The junior designer’s curly-haired dog was folk arts, climate change and, as she put it, ‘not giving a fuck’, she rode an electric scooter, sported a strawberry pink helmet with a yellow-haired Marilyn Monroe cheekily winking at the world, and said fuck a lot. She was born and raised in America and fashioned objects from a mixture of clay, straw and jaggery, materials she termed traditional. The objects she made – book holders shaped like a pair of moon-like buttocks, wall hooks like a hand with the middle finger raised – perplexed and confused Vibha.

They weren’t beautiful to her and yet she found it difficult to look away.
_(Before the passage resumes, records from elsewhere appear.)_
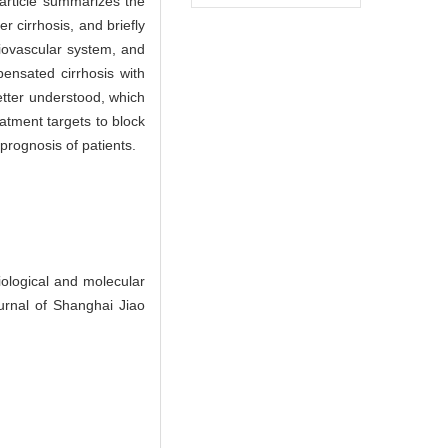
 article summarizes the
 cirrhosis, and briefly
diovascular system, and
ensated cirrhosis with
etter understood, which
eatment targets to block
 prognosis of patients.
logical and molecular
urnal of Shanghai Jiao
My way of saying make art and fuck climate deniers, she said to Vibha, by the way I am relying on you to teach me about the art from your village. She brushed aside Vibha’s explanation of being born in Worli Naka and never having been farther than Thane in her life. You’ve access to traditional design knowledge through the women in your family, she insisted, your mother, your grandmother, your aunts. 

Vibha did not contradict her, did not say that her mother too was raised in Mumbai, in a slum not far from the one she herself was born in, that the only traditional knowledge her grandmother, visiting occasionally from the village in Ratnagiri, a two-day journey by tempo–bus–auto, shared was that of traditional injustices – of the village sarpanch, the tehsildar, the block development officer colluding to allow neighbours to encroach on their meagre land. Instead, Vibha wondered silently at the junior designer navigating the crowded streets of the city on her little scooter, dressed in flimsy crop tops and rainbow leggings.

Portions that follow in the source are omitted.